As recently as Tuesday morning, I packed my overnight bag after having spent the night in my home, having slept with my lovely wife, because I thought I was not going to be back for a few days, that the reconciliation wasn’t going so well. Anxiety shook me again making me catch my breath. I took half an anxiety pill and felt that familiar pain, one of sadness coupled with uncertainty.
Two days later, my wife handed me a key to our house. She had changed the locks a couple months ago and I’d not pressed to have access. I respected her boundaries. We now are blissfully in love and I have moved home. 75 days after being kicked out because of my addiction and acting out, after weeks of hatred and rage, harsh words and loathing…. I am now home, with my wife.

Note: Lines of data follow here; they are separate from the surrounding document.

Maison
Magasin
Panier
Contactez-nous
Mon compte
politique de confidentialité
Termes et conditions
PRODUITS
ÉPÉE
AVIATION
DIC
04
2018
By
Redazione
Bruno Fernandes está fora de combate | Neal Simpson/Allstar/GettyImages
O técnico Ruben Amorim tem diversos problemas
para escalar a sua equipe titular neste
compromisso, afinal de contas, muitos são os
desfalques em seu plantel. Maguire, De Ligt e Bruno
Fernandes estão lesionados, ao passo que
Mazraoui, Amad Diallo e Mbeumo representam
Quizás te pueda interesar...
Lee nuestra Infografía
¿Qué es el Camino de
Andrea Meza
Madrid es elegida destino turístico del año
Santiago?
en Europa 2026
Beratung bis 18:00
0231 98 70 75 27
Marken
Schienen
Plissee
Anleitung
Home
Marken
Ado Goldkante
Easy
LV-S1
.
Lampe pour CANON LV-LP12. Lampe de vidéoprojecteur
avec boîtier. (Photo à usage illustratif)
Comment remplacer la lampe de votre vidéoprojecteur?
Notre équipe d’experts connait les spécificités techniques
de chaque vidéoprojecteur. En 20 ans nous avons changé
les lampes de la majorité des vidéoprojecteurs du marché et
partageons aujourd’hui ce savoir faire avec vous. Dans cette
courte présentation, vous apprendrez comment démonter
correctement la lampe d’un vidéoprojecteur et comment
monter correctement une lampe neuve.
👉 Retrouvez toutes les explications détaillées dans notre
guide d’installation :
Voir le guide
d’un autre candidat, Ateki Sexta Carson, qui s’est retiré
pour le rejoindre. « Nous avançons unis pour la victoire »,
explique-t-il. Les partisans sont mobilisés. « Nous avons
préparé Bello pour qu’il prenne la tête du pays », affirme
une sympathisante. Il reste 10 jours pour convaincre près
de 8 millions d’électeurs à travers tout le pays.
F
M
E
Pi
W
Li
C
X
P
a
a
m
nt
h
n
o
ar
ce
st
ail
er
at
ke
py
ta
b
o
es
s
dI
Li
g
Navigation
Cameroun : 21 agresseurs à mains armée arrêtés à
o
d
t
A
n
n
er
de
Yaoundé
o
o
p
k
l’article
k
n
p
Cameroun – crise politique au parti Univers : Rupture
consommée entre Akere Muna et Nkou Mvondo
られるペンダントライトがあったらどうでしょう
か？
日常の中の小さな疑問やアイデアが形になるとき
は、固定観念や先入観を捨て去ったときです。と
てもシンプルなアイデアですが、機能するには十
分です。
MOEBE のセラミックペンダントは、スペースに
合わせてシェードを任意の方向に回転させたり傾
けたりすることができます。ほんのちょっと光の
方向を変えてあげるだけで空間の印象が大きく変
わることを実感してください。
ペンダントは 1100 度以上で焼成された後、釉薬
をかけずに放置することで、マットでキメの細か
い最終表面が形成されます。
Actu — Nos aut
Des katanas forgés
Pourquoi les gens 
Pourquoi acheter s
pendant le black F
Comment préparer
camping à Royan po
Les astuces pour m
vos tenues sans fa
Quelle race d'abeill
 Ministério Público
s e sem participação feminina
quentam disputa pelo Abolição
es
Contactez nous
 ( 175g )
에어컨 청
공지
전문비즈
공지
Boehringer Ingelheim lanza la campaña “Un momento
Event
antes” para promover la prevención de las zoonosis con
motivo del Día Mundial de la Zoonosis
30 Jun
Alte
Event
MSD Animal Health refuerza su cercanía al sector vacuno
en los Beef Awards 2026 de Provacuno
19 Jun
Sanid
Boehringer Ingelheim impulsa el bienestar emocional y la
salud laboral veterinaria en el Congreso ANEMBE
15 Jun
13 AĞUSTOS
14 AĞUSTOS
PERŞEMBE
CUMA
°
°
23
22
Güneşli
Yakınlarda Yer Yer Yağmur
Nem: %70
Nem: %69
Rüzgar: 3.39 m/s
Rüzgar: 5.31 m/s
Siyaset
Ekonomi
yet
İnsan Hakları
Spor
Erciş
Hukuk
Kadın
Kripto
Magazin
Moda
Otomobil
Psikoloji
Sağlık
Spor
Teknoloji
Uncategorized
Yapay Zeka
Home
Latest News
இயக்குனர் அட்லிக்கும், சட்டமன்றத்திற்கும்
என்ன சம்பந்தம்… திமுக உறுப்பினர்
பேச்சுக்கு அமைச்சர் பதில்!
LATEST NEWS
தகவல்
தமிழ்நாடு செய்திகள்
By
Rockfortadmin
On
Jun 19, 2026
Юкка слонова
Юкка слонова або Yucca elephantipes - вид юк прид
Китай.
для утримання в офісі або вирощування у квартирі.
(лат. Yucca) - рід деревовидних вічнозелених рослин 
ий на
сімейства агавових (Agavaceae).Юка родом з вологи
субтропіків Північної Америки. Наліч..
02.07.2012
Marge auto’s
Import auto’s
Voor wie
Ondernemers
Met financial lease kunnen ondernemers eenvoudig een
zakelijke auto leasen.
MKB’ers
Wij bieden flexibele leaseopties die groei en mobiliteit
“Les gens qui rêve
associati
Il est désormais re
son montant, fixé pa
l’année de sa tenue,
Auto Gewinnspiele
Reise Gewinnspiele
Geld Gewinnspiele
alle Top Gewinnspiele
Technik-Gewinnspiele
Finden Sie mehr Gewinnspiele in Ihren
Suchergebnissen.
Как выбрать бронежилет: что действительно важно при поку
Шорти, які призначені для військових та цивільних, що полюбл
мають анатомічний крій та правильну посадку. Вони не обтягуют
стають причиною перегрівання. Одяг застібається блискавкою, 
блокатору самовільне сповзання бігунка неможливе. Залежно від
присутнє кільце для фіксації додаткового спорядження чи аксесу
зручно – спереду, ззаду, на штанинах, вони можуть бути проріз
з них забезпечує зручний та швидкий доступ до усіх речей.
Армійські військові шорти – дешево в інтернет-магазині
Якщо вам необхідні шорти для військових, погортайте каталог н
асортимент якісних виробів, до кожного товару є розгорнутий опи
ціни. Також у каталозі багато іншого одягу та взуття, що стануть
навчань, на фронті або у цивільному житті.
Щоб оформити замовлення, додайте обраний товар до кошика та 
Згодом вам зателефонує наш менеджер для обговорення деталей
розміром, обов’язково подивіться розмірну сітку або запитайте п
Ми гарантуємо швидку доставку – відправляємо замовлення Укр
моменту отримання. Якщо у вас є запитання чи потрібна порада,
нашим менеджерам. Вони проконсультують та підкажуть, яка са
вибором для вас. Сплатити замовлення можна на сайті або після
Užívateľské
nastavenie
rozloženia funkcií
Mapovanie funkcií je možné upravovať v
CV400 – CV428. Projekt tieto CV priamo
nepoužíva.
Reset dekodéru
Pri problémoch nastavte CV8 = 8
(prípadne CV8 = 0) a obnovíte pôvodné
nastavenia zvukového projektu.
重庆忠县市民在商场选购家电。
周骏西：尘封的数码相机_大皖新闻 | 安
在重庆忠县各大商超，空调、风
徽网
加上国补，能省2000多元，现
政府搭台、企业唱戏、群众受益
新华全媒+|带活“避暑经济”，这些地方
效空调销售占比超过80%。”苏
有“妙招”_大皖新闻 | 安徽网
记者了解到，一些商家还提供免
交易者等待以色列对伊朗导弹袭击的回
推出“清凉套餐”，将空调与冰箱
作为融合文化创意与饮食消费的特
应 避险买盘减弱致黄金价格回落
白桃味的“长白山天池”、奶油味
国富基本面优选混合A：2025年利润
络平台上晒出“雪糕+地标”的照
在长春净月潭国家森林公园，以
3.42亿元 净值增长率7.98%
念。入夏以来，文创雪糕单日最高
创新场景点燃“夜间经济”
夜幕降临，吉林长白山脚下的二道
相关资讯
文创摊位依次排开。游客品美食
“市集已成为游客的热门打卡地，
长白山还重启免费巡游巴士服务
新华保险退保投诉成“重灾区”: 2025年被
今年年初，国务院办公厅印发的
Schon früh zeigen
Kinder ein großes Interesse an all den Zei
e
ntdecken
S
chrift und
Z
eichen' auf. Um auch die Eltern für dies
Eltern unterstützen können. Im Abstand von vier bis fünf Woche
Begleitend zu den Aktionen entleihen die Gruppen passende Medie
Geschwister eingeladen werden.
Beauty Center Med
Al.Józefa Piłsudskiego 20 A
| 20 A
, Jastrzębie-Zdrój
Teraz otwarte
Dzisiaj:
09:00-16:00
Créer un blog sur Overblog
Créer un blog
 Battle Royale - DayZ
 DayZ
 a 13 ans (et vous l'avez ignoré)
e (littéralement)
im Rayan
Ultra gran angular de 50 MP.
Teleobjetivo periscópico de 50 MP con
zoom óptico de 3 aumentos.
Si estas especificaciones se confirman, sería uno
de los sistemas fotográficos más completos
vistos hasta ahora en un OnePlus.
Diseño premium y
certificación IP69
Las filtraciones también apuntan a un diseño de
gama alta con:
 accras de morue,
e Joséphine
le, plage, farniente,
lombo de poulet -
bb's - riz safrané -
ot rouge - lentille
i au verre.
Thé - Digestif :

I’m sure it’s more complex that the above but it happened that quickly. Honestly it’s a bit of a blur. But the profound changes that have taken place in me are so evident. People at work note it, my therapist said I’ve come a long way and that he sees that I am no longer looking for my reflection in other’s faces. My wife feels and sees a peaceful man where an intense one used to be. I fell asleep on the sofa last night with my head in her lap, her caressing my hair and arm, with the TV on. That would never have happened with the old me. To sleep, it had to be perfectly dark, no sound, cool temperature and all touching had to have ceased. It’s a miraculous new me.
Recovery: I’m meeting with my sponsor tomorrow for a long one to go over my 4th step. I still speak with him daily, another couple of people in the program too, email my therapist daily, pray, meditate, journal and anything and everything else I can to continue to work my program. My wife owns the parental blocking software on my phone and computers, and I have never been so happy in my life.